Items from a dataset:
+ + + + + + +

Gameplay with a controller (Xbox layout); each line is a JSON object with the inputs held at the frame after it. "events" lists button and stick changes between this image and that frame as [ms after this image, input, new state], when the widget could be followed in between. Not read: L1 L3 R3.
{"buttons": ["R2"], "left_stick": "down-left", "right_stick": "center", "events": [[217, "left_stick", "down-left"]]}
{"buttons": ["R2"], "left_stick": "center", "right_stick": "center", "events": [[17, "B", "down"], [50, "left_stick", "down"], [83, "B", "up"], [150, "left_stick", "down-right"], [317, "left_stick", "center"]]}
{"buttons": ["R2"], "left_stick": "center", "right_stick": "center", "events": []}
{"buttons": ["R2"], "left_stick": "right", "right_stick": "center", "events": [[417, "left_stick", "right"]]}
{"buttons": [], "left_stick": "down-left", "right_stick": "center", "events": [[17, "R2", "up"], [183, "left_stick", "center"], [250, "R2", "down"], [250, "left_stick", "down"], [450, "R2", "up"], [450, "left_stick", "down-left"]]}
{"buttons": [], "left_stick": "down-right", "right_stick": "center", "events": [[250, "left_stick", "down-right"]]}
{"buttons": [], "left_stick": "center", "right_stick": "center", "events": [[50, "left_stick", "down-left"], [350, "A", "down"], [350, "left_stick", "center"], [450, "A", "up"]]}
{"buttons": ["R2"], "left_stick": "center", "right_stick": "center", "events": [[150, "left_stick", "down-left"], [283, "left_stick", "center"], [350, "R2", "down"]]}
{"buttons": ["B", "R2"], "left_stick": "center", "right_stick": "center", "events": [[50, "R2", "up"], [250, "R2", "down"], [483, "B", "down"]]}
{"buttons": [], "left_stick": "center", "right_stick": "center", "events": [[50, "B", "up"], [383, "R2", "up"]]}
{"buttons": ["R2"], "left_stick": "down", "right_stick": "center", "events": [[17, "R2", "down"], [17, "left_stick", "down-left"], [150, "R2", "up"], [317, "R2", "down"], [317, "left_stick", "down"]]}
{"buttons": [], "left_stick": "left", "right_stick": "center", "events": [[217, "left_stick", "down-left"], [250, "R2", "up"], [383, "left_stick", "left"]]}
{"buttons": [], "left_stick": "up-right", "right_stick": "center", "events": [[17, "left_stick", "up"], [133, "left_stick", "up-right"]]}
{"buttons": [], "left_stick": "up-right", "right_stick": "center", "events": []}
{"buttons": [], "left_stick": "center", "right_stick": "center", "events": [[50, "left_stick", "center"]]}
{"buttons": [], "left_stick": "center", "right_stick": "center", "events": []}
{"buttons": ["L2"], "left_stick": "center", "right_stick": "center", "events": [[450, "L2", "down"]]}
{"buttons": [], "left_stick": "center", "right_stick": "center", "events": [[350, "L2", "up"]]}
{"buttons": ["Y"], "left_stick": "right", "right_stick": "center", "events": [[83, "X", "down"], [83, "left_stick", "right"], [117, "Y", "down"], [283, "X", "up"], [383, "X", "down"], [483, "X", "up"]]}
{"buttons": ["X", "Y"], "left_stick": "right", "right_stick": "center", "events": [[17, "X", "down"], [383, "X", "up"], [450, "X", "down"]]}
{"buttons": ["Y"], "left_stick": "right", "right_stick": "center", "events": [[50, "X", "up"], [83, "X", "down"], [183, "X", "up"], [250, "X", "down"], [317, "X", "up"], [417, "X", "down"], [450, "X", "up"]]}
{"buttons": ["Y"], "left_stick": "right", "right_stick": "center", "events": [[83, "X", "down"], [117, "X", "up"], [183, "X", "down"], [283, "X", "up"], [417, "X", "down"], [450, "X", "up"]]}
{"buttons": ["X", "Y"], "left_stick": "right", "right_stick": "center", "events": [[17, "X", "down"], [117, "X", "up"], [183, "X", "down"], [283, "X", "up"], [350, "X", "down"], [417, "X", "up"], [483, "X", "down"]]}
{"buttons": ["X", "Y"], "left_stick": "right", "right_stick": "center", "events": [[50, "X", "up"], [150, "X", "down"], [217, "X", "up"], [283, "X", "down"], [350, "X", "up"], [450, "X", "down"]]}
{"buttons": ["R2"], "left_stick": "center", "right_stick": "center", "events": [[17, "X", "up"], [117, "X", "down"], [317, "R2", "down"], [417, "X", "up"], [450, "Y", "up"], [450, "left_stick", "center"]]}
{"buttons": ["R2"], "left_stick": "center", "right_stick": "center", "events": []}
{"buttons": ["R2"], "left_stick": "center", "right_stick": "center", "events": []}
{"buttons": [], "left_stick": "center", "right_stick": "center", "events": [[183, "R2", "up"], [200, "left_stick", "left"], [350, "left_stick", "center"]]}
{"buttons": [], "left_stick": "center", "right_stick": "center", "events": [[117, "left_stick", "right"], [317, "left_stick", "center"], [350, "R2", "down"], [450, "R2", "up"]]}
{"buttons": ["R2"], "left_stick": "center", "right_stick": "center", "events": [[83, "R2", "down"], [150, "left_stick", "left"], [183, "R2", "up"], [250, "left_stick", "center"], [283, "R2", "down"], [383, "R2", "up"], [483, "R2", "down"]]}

+ + + + + + +

Each line of the data should be transcribed exactly.

Gameplay with a controller (Xbox layout); each line is a JSON object with the inputs held at the frame after it. "events" lists button and stick changes between this image and that frame as [ms after this image, input, new state], when the widget could be followed in between. Not read: L1 L3 R3.
{"buttons": ["R2"], "left_stick": "down-left", "right_stick": "center", "events": [[217, "left_stick", "down-left"]]}
{"buttons": ["R2"], "left_stick": "center", "right_stick": "center", "events": [[17, "B", "down"], [50, "left_stick", "down"], [83, "B", "up"], [150, "left_stick", "down-right"], [317, "left_stick", "center"]]}
{"buttons": ["R2"], "left_stick": "center", "right_stick": "center", "events": []}
{"buttons": ["R2"], "left_stick": "right", "right_stick": "center", "events": [[417, "left_stick", "right"]]}
{"buttons": [], "left_stick": "down-left", "right_stick": "center", "events": [[17, "R2", "up"], [183, "left_stick", "center"], [250, "R2", "down"], [250, "left_stick", "down"], [450, "R2", "up"], [450, "left_stick", "down-left"]]}
{"buttons": [], "left_stick": "down-right", "right_stick": "center", "events": [[250, "left_stick", "down-right"]]}
{"buttons": [], "left_stick": "center", "right_stick": "center", "events": [[50, "left_stick", "down-left"], [350, "A", "down"], [350, "left_stick", "center"], [450, "A", "up"]]}
{"buttons": ["R2"], "left_stick": "center", "right_stick": "center", "events": [[150, "left_stick", "down-left"], [283, "left_stick", "center"], [350, "R2", "down"]]}
{"buttons": ["B", "R2"], "left_stick": "center", "right_stick": "center", "events": [[50, "R2", "up"], [250, "R2", "down"], [483, "B", "down"]]}
{"buttons": [], "left_stick": "center", "right_stick": "center", "events": [[50, "B", "up"], [383, "R2", "up"]]}
{"buttons": ["R2"], "left_stick": "down", "right_stick": "center", "events": [[17, "R2", "down"], [17, "left_stick", "down-left"], [150, "R2", "up"], [317, "R2", "down"], [317, "left_stick", "down"]]}
{"buttons": [], "left_stick": "left", "right_stick": "center", "events": [[217, "left_stick", "down-left"], [250, "R2", "up"], [383, "left_stick", "left"]]}
{"buttons": [], "left_stick": "up-right", "right_stick": "center", "events": [[17, "left_stick", "up"], [133, "left_stick", "up-right"]]}
{"buttons": [], "left_stick": "up-right", "right_stick": "center", "events": []}
{"buttons": [], "left_stick": "center", "right_stick": "center", "events": [[50, "left_stick", "center"]]}
{"buttons": [], "left_stick": "center", "right_stick": "center", "events": []}
{"buttons": ["L2"], "left_stick": "center", "right_stick": "center", "events": [[450, "L2", "down"]]}
{"buttons": [], "left_stick": "center", "right_stick": "center", "events": [[350, "L2", "up"]]}
{"buttons": ["Y"], "left_stick": "right", "right_stick": "center", "events": [[83, "X", "down"], [83, "left_stick", "right"], [117, "Y", "down"], [283, "X", "up"], [383, "X", "down"], [483, "X", "up"]]}
{"buttons": ["X", "Y"], "left_stick": "right", "right_stick": "center", "events": [[17, "X", "down"], [383, "X", "up"], [450, "X", "down"]]}
{"buttons": ["Y"], "left_stick": "right", "right_stick": "center", "events": [[50, "X", "up"], [83, "X", "down"], [183, "X", "up"], [250, "X", "down"], [317, "X", "up"], [417, "X", "down"], [450, "X", "up"]]}
{"buttons": ["Y"], "left_stick": "right", "right_stick": "center", "events": [[83, "X", "down"], [117, "X", "up"], [183, "X", "down"], [283, "X", "up"], [417, "X", "down"], [450, "X", "up"]]}
{"buttons": ["X", "Y"], "left_stick": "right", "right_stick": "center", "events": [[17, "X", "down"], [117, "X", "up"], [183, "X", "down"], [283, "X", "up"], [350, "X", "down"], [417, "X", "up"], [483, "X", "down"]]}
{"buttons": ["X", "Y"], "left_stick": "right", "right_stick": "center", "events": [[50, "X", "up"], [150, "X", "down"], [217, "X", "up"], [283, "X", "down"], [350, "X", "up"], [450, "X", "down"]]}
{"buttons": ["R2"], "left_stick": "center", "right_stick": "center", "events": [[17, "X", "up"], [117, "X", "down"], [317, "R2", "down"], [417, "X", "up"], [450, "Y", "up"], [450, "left_stick", "center"]]}
{"buttons": ["R2"], "left_stick": "center", "right_stick": "center", "events": []}
{"buttons": ["R2"], "left_stick": "center", "right_stick": "center", "events": []}
{"buttons": [], "left_stick": "center", "right_stick": "center", "events": [[183, "R2", "up"], [200, "left_stick", "left"], [350, "left_stick", "center"]]}
{"buttons": [], "left_stick": "center", "right_stick": "center", "events": [[117, "left_stick", "right"], [317, "left_stick", "center"], [350, "R2", "down"], [450, "R2", "up"]]}
{"buttons": ["R2"], "left_stick": "center", "right_stick": "center", "events": [[83, "R2", "down"], [150, "left_stick", "left"], [183, "R2", "up"], [250, "left_stick", "center"], [283, "R2", "down"], [383, "R2", "up"], [483, "R2", "down"]]}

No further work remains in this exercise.